By Daniel Trotta

Shares of Morgan Stanley and Goldman Sachs tumbled after credit ratings service Moody's said it might cut their ratings, reviving concerns about the viability of their banking models.

Chaos awaited finance ministers and central bankers from the Group of Seven as they gathered to Washington to contemplate a next step after joint interest-rate cuts, individual liquidity injections, a $700 billion U.S. bailout and government plans to take equity stakes in banks failed to restore investor confidence.

After Wall Street opened with an 8 percent nose-dive, President George W. Bush warned how "anxiety can feed anxiety" and implored Americans to remain confident, promising the United States would restore stability as people watched huge chunks of their retirements savings vanish in the sell-off.

"We know what the problems are. We have the tools to fix them. And we're working swiftly to do so," Bush said.

Much of the debate surrounded injecting capital into banks to keep them from failing.

A Treasury Department spokeswoman said Washington was reviewing British Prime Minister Gordon Brown's proposal that other governments follow Britain in putting money into struggling banks and offering multibillion-dollar guarantees to persuade them to start lending to each other.

In addition G7 officials were discussing common principles on bank rescues and whether a joint statement should be issued declaring that no bank of systemic importance would be allowed to fail.

"This is a systemic crisis and we need a systemic way to handle it. The G7 needs to find an unified approach to handle the crisis. Banks need to be recapitalized," Canadian Finance Minister Jim Flaherty told reporters.

DOW TAKES A DIVE

The Dow Jones industrials lost nearly 700 points in the opening minutes of trading, turned positive, then resumed their slide.

The Dow was down 5 percent, the S&P 500 5.9 percent and the Nasdaq 4.8 percent in early afternoon trade after European stocks fell 7.6 percent and Japan's Nikkei sank 9.6 percent.

Morgan Stanley and Goldman Sachs led the plummet, down nearly 40 and 19 percent, with Morgan Stanley investors worried that Japan's Mitsubishi UFJ Financial Group Inc might back out of a deal to inject much-needed capital.

"The fear is mainly due to the fact that this happened once before (with Lehman Brothers) and could happen again -- a bank went down, and others could too," said Marino Marin, managing director and banker at Gruppo, Levey & Co. "This overall environment isn't helping. The government has announced plans but hasn't actually done anything."

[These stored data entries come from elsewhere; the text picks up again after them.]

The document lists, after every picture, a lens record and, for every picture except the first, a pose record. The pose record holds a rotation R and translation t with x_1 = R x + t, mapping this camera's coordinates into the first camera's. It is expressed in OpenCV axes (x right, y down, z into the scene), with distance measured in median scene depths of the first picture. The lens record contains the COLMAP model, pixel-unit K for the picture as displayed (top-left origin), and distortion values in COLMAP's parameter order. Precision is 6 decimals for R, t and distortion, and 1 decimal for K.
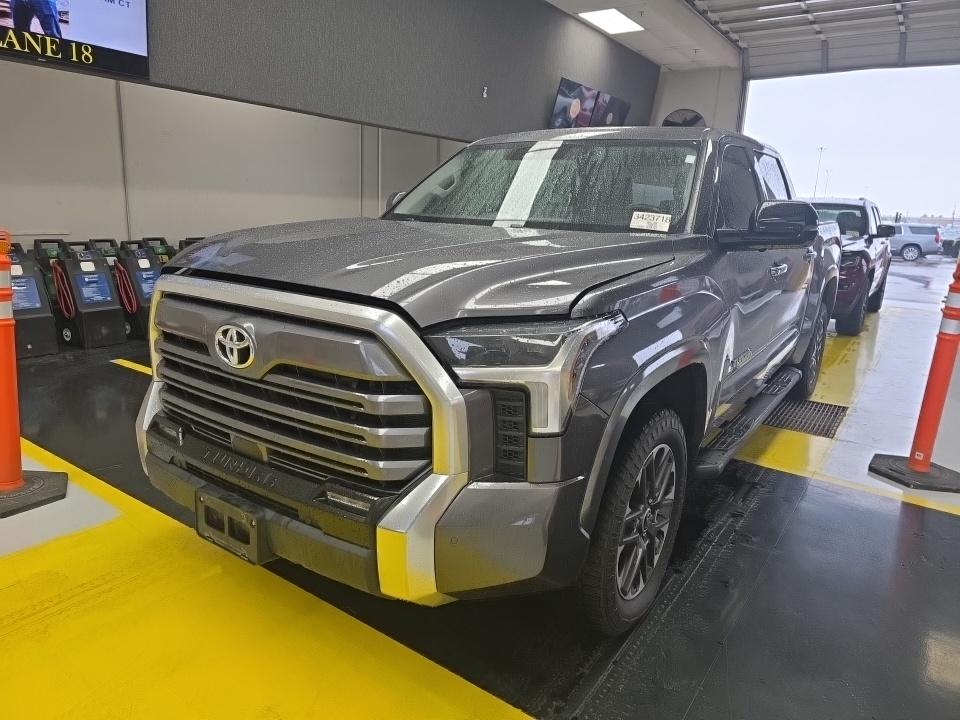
lens RADIAL K [[645.2, 0, 480.6], [0, 645.2, 364.9], [0, 0, 1]] dist [0.059191, -0.046752]
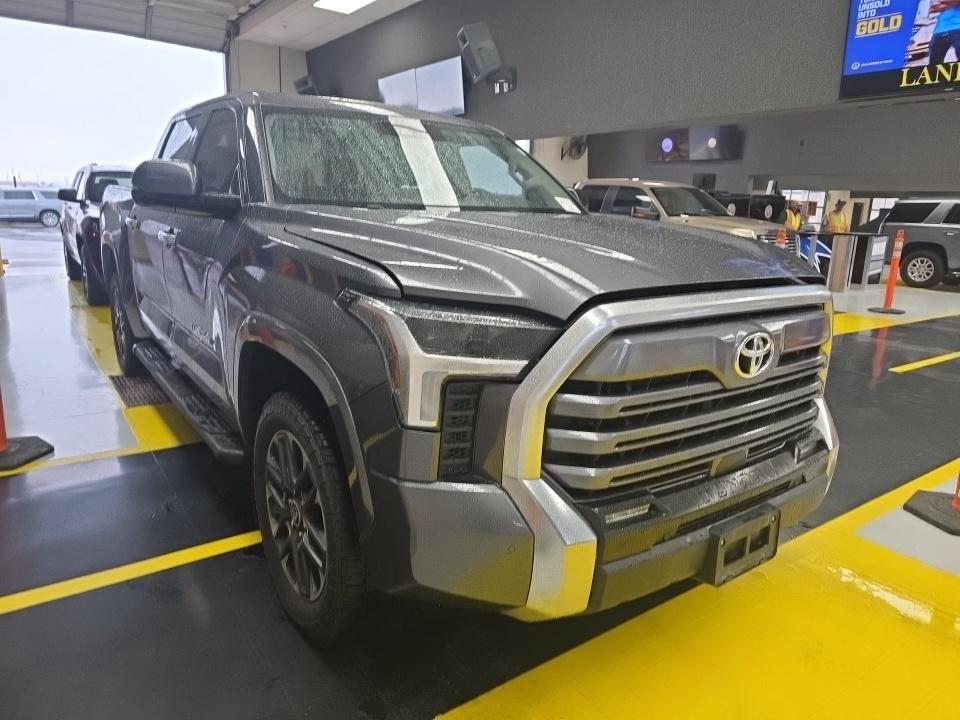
lens RADIAL K [[645.2, 0, 480.6], [0, 645.2, 364.9], [0, 0, 1]] dist [0.059191, -0.046752]
pose [[0.328177, -0.252533, 0.910234, -1.295933], [0.203788, 0.959839, 0.192821, -0.261664], [-0.922372, 0.122215, 0.366460, 0.969198]]
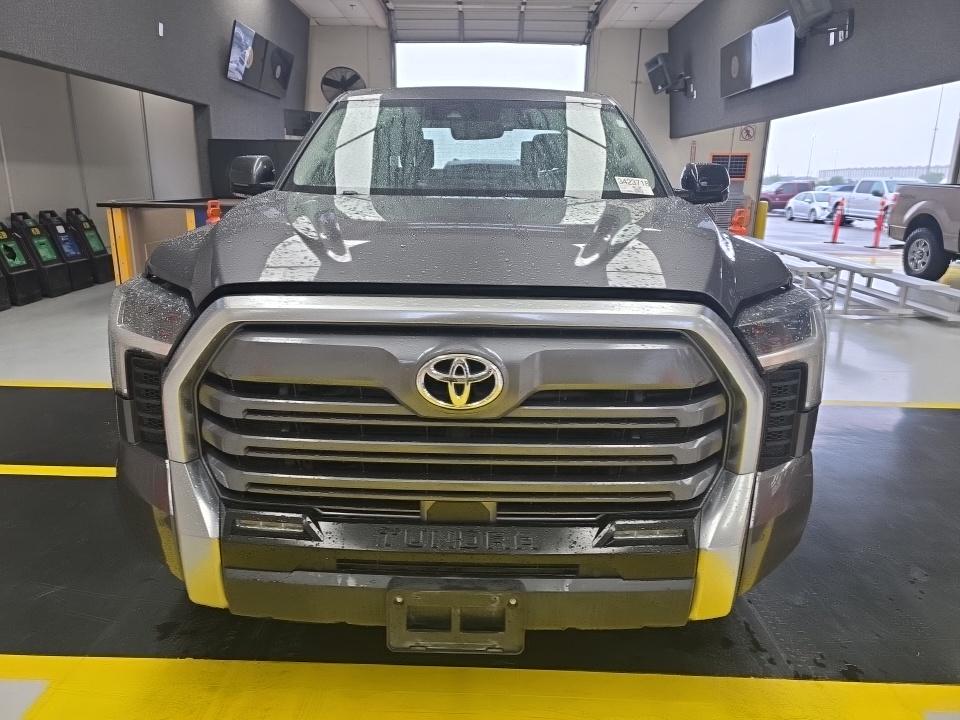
lens RADIAL K [[645.2, 0, 480.6], [0, 645.2, 364.9], [0, 0, 1]] dist [0.059191, -0.046752]
pose [[0.833625, -0.179014, 0.522517, -0.695618], [0.149401, 0.983837, 0.098708, -0.107747], [-0.531742, -0.004221, 0.846896, 0.357237]]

Commodity markets fell in tandem with equities.

WEALTH WIPED OUT

Wall Street's tumble was part of a global evisceration of wealth that has affected investment bankers and retirees alike. Going into the trading day, stocks on the benchmark MSCI main worldwide index had lost $14.3 trillion of value since October 31, 2007, leaving the global equity benchmark worth less than $20 trillion for the first time in four years.

The MSCI has lost nearly $4.6 trillion in value in the previous seven days alone.

Bourses in Iceland, Russia, Austria, Indonesia, Romania and Ukraine all closed as a result of the share price falls. Peru closed it stock market indefinitely.

In one glimmer of hope, there were signs of a thaw in the credit markets, which Bush identified as a fundamental cause of the distress.

Many investors have been looking for global leadership, but Bush is a lame duck ahead of the November 4 presidential election. Democratic nominee Barack Obama said the crisis required coordinated international action and Republican John McCain argued his experience made him the candidate who can lead Americans through a time of economic tumult.